Problem details: The answer is every line in the data below that contains the word "right".

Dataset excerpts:

Content starts

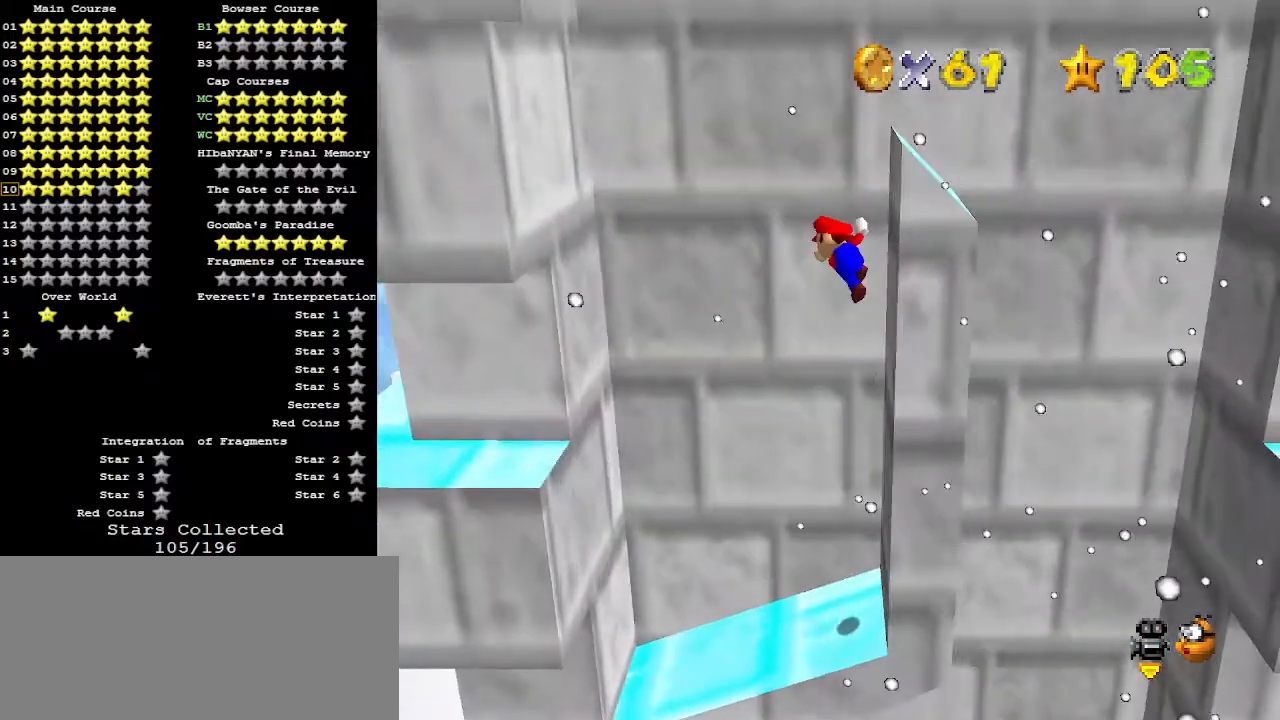
{"buttons": [], "left_stick": "right", "events": [[433, "A", "up"], [467, "left_stick", "right"]]}
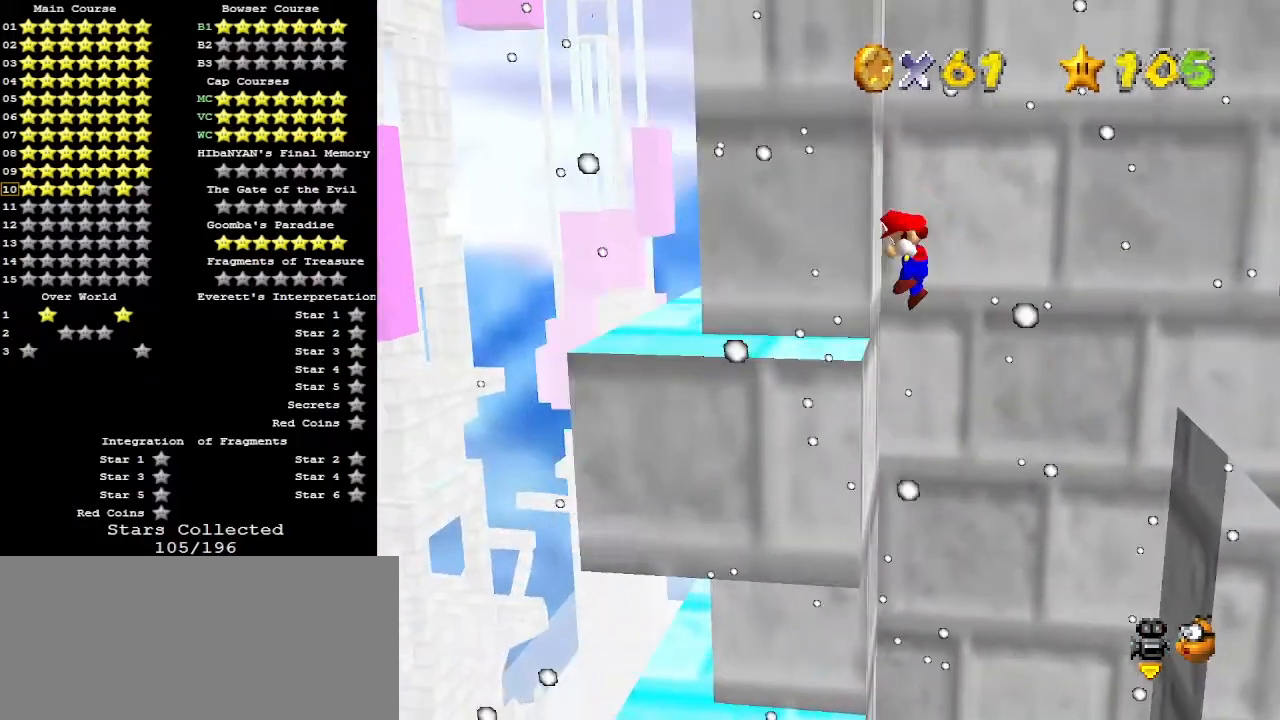
{"buttons": ["A"], "left_stick": "left", "events": [[33, "A", "down"], [333, "A", "up"], [367, "A", "down"], [367, "left_stick", "left"]]}
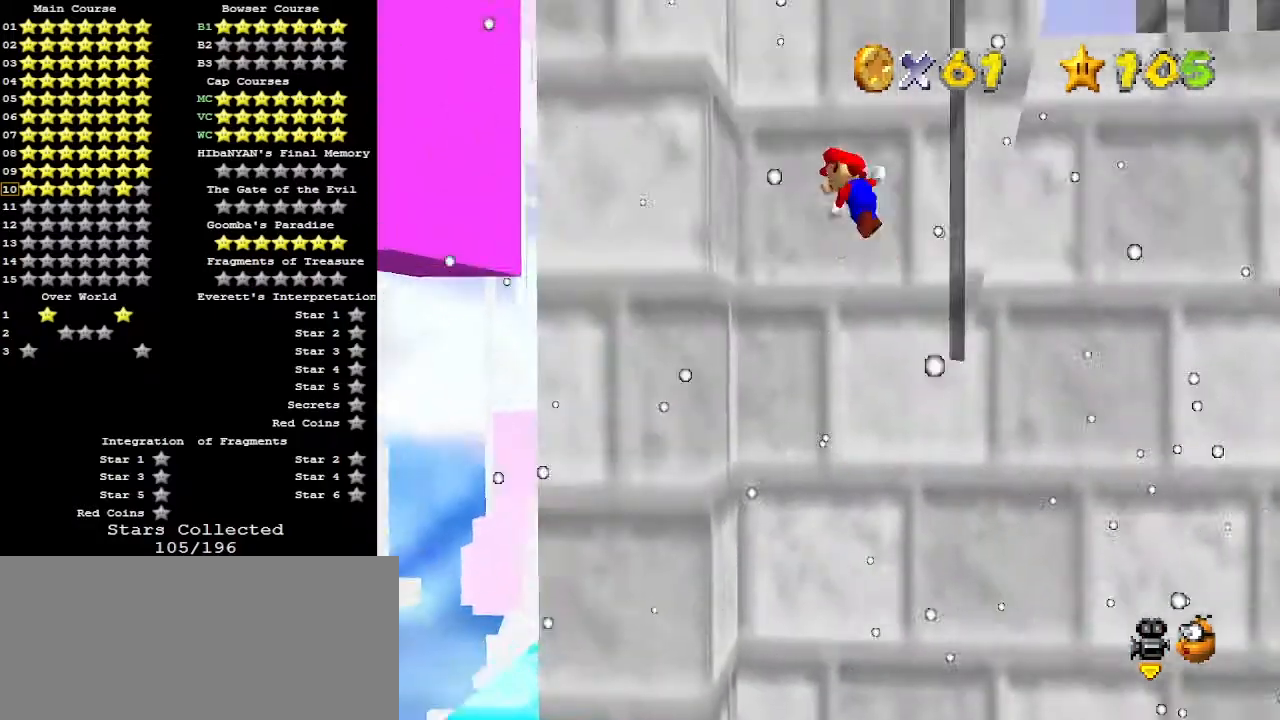
{"buttons": [], "left_stick": "right", "events": [[133, "A", "up"], [233, "left_stick", "right"], [300, "A", "down"], [467, "A", "up"]]}
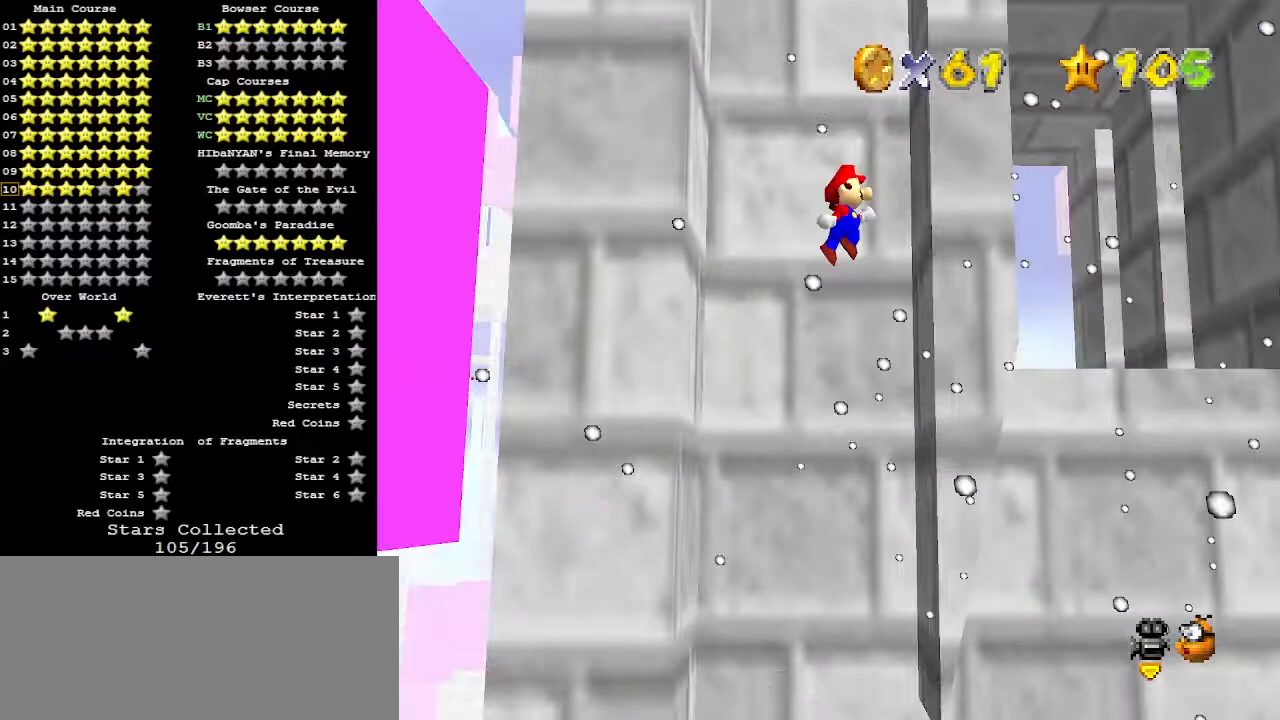
{"buttons": [], "left_stick": "right", "events": [[133, "left_stick", "left"], [167, "A", "down"], [233, "A", "up"], [500, "left_stick", "right"]]}
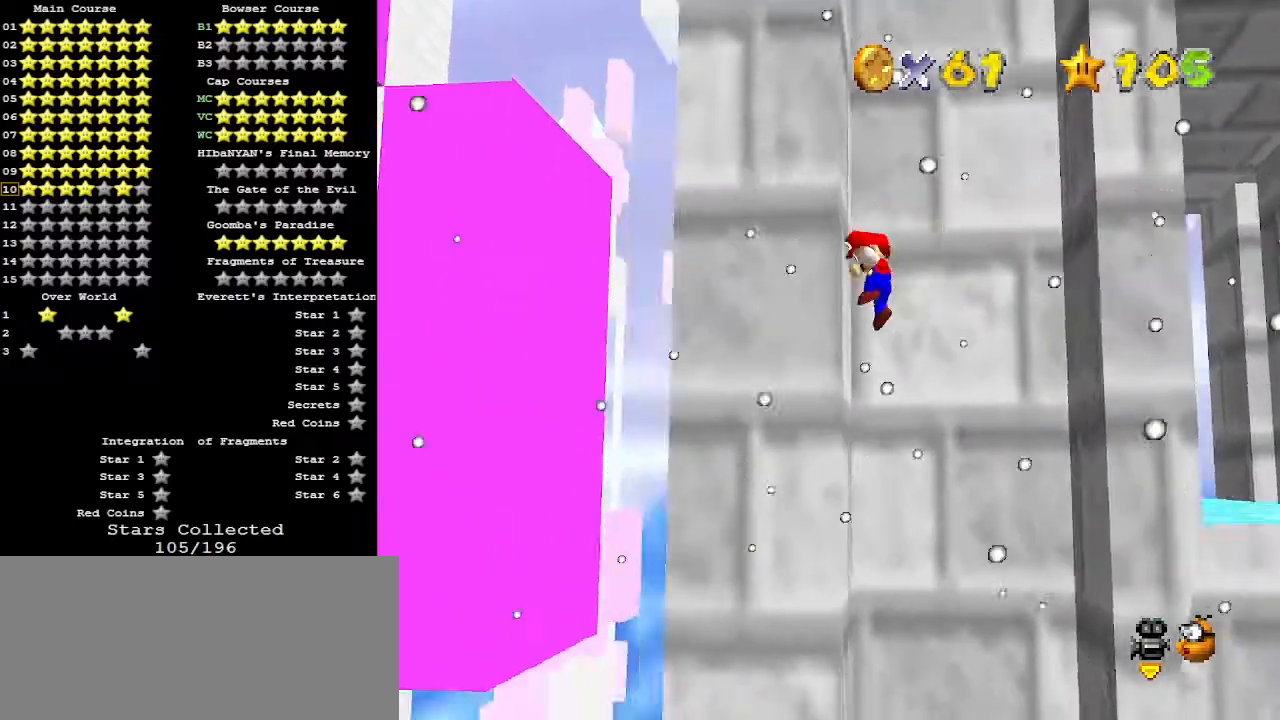
{"buttons": ["A"], "left_stick": "left", "events": [[33, "A", "down"], [167, "A", "up"], [367, "left_stick", "left"], [433, "A", "down"]]}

Content ends

Answer:
{"buttons": [], "left_stick": "right", "events": [[433, "A", "up"], [467, "left_stick", "right"]]}
{"buttons": [], "left_stick": "right", "events": [[133, "A", "up"], [233, "left_stick", "right"], [300, "A", "down"], [467, "A", "up"]]}
{"buttons": [], "left_stick": "right", "events": [[133, "left_stick", "left"], [167, "A", "down"], [233, "A", "up"], [500, "left_stick", "right"]]}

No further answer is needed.